Ketika memory card sudah sampai, Muhadir belum punya uang. Dia bayar dengan mencicil. Sampai lama kemudian cicilannya belum juga lunas, bahkan setengahnya pun belum. Sayapun menagih padanya dengan bercanda, di sela-sela obrolan kami. Dia mengaku “kupikir kak Ludi udah lupa”
“oh ga, kak Ludi ingat. Kamu dulu bilangnya hutang, kalau hutang harus dibayar”
Mungkin terasa aneh melihat saya begitu perhitungan dengan uang pada adik sendiri, yang masih kecil pula. Tapi ini bukan tentang uang sama sekali. Saya ingin mengajarkannya tentang arti sebuah “akad”, tentang konsekuensi dari sebuah hutang. Saya bilang pada Muhadir
“kalau dulu kamu bilangnya minta, kak Ludi akan kasih, tapi karena dulu kamu bilangnya hutang, maka itu harus dibayar. Jadi orang itu harus bisa memenuhi janji. Kak Ludi pengen Muhadir belajar untuk bertanggung jawab dengan kata-kata sendiri”.
Saya juga ingin melihat itikad baiknya dalam melunasi hutangnya. Sungguh ini bukan tentang uang. Saya memang begini dalam menanggapi sebuah “akad”. Maka ketika suatu hari Muhadir bayar lagi cicilan hutangnya, dengan jumlah yang cukup besar, saya tanya darimana uang itu. Ternyata hasil jual coklat. Karena sudah melihat itikad baiknya, juga melihat kesadarannya untuk melunasi hutang, saya rasa kompetensi dasar yang ingin saya sampaikan sudah tercapai. Hehe. Saya bilang padanya “oke, sisanya kuanggap lunas Dir, ngga usah dibayar, buat kamu aja”

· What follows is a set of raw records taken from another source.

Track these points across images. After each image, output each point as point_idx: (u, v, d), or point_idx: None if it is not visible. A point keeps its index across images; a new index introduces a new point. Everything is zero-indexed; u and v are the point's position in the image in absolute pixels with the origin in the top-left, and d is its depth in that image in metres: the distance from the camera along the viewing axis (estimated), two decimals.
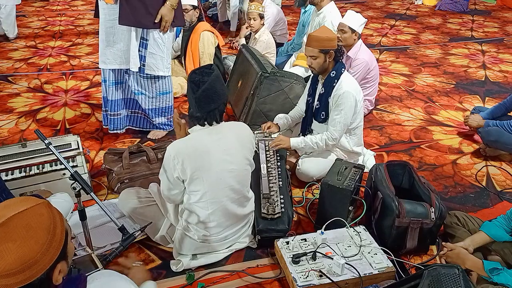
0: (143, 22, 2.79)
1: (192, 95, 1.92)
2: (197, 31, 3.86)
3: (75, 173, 1.86)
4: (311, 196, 2.72)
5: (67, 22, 6.46)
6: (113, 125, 3.19)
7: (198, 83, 1.90)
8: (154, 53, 2.93)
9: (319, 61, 2.59)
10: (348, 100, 2.57)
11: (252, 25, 4.34)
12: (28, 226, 1.03)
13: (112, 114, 3.15)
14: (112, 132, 3.21)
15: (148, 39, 2.89)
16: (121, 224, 1.95)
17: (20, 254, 1.01)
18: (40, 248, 1.04)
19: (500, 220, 2.09)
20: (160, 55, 2.96)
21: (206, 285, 2.04)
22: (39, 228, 1.05)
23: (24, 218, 1.03)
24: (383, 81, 4.57)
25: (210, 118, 1.97)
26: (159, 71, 3.01)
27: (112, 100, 3.10)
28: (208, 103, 1.92)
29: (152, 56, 2.94)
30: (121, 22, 2.77)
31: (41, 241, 1.04)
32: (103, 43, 2.92)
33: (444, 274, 1.56)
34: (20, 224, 1.03)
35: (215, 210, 2.03)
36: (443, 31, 6.77)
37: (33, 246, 1.03)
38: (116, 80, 3.05)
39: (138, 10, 2.74)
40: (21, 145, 2.60)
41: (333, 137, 2.64)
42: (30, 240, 1.03)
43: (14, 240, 1.00)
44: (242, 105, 3.41)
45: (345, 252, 2.06)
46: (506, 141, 3.00)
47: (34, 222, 1.05)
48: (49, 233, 1.07)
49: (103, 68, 3.00)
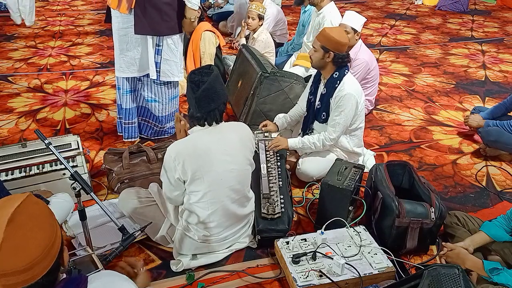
0: (158, 30, 2.77)
1: (192, 95, 1.92)
2: (198, 31, 3.86)
3: (75, 173, 1.86)
4: (311, 196, 2.72)
5: (67, 22, 6.46)
6: (127, 134, 3.19)
7: (198, 83, 1.90)
8: (168, 59, 2.91)
9: (317, 56, 2.61)
10: (349, 102, 2.57)
11: (249, 24, 4.35)
12: (32, 216, 1.07)
13: (127, 122, 3.14)
14: (126, 140, 3.21)
15: (161, 45, 2.87)
16: (121, 224, 1.95)
17: (40, 241, 1.05)
18: (52, 229, 1.09)
19: (500, 220, 2.09)
20: (174, 61, 2.95)
21: (206, 285, 2.04)
22: (41, 214, 1.10)
23: (24, 210, 1.07)
24: (383, 81, 4.57)
25: (211, 118, 1.97)
26: (174, 77, 3.00)
27: (126, 109, 3.09)
28: (208, 103, 1.92)
29: (167, 62, 2.92)
30: (137, 32, 2.74)
31: (48, 223, 1.10)
32: (117, 51, 2.91)
33: (444, 274, 1.56)
34: (24, 216, 1.06)
35: (215, 210, 2.03)
36: (443, 31, 6.77)
37: (46, 230, 1.08)
38: (131, 88, 3.05)
39: (154, 19, 2.72)
40: (21, 145, 2.60)
41: (331, 138, 2.64)
42: (42, 226, 1.07)
43: (28, 231, 1.04)
44: (242, 105, 3.41)
45: (345, 252, 2.06)
46: (506, 141, 3.00)
47: (34, 211, 1.09)
48: (51, 215, 1.13)
49: (117, 76, 3.00)
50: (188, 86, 1.94)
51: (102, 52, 5.18)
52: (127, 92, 3.04)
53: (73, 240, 2.24)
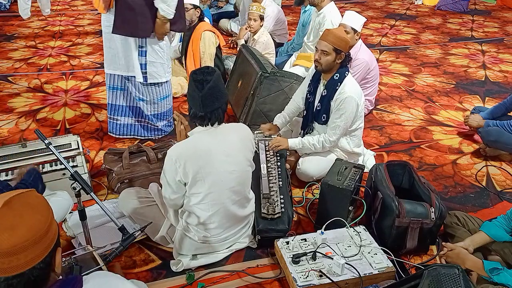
0: (135, 32, 2.79)
1: (198, 93, 1.89)
2: (198, 31, 3.86)
3: (75, 173, 1.86)
4: (311, 196, 2.72)
5: (67, 22, 6.46)
6: (113, 129, 3.22)
7: (202, 82, 1.89)
8: (154, 61, 2.94)
9: (329, 59, 2.53)
10: (350, 105, 2.56)
11: (251, 26, 4.35)
12: (29, 204, 1.08)
13: (112, 118, 3.18)
14: (112, 135, 3.24)
15: (144, 46, 2.88)
16: (121, 224, 1.94)
17: (31, 225, 1.05)
18: (46, 220, 1.09)
19: (500, 220, 2.09)
20: (160, 62, 2.97)
21: (206, 285, 2.04)
22: (39, 204, 1.11)
23: (23, 198, 1.08)
24: (383, 81, 4.57)
25: (215, 117, 1.95)
26: (161, 78, 3.03)
27: (113, 105, 3.13)
28: (212, 102, 1.91)
29: (153, 64, 2.94)
30: (114, 31, 2.79)
31: (44, 214, 1.09)
32: (104, 48, 2.99)
33: (444, 274, 1.56)
34: (22, 202, 1.07)
35: (216, 211, 2.03)
36: (443, 31, 6.77)
37: (39, 218, 1.07)
38: (120, 86, 3.07)
39: (130, 20, 2.74)
40: (21, 145, 2.60)
41: (331, 140, 2.63)
42: (36, 214, 1.08)
43: (21, 214, 1.05)
44: (242, 105, 3.41)
45: (345, 252, 2.06)
46: (506, 141, 3.00)
47: (32, 200, 1.10)
48: (48, 208, 1.12)
49: (106, 72, 3.04)
50: (191, 85, 1.92)
51: (102, 52, 5.13)
52: (115, 89, 3.07)
53: (73, 240, 2.24)
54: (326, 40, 2.52)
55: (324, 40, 2.53)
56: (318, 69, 2.62)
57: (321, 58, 2.55)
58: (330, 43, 2.51)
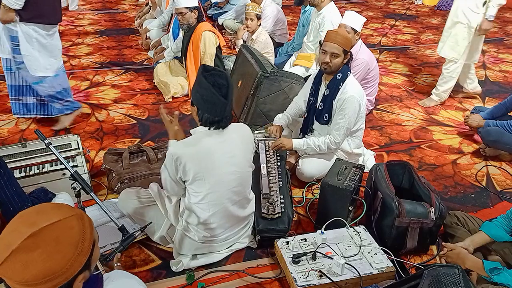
0: None
1: (218, 98, 1.86)
2: (198, 31, 3.85)
3: (75, 173, 1.86)
4: (311, 196, 2.72)
5: (67, 22, 6.45)
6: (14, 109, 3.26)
7: (220, 86, 1.86)
8: (27, 55, 2.95)
9: (339, 61, 2.52)
10: (352, 104, 2.56)
11: (249, 26, 4.36)
12: (57, 240, 1.03)
13: (12, 98, 3.21)
14: (15, 116, 3.32)
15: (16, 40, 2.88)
16: (121, 224, 1.94)
17: (46, 267, 1.00)
18: (66, 263, 1.03)
19: (500, 220, 2.09)
20: (34, 57, 2.97)
21: (206, 285, 2.04)
22: (67, 243, 1.04)
23: (55, 230, 1.03)
24: (383, 81, 4.57)
25: (227, 120, 1.96)
26: (37, 72, 3.02)
27: (8, 85, 3.16)
28: (230, 107, 1.94)
29: (27, 58, 2.96)
30: None
31: (67, 256, 1.03)
32: None
33: (444, 274, 1.56)
34: (50, 236, 1.02)
35: (216, 212, 2.03)
36: (443, 31, 6.74)
37: (59, 260, 1.02)
38: (7, 66, 3.07)
39: None
40: (21, 145, 2.60)
41: (336, 141, 2.63)
42: (58, 254, 1.02)
43: (41, 252, 1.00)
44: (242, 105, 3.41)
45: (345, 252, 2.06)
46: (506, 141, 3.00)
47: (63, 236, 1.04)
48: (76, 248, 1.05)
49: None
50: (208, 90, 1.86)
51: (102, 52, 5.18)
52: (6, 69, 3.08)
53: None
54: (335, 42, 2.49)
55: (333, 42, 2.50)
56: (327, 71, 2.60)
57: (331, 61, 2.52)
58: (340, 45, 2.49)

Hari ini saya dibuat terharu lagi olehnya. Tadi pagi ketika saya sedang mencuci piring, dia hendak makan. Saya tanya padanya
“udangnya mau kamu habiskan ngga Dir?”
“ngga”
“owh, padahal maksudku, kalau kamu habiskan udangnya, tolong bawa wajannya kesini, biar sekalian kucuci”
“memangnya kak Ludi sudah makan?”
“sudah”
“ooh..kalau gitu udangnya kuhabiskan aja”
subhanaLLAH, ternyata dia berniat tidak menghabiskan udang itu karena ingin berbagi dengan saya. Padahal udang di wajan tadi pagi itu sudah tinggal sedikit, satu porsi. Memang sengaja disisakan untuk dia seorang.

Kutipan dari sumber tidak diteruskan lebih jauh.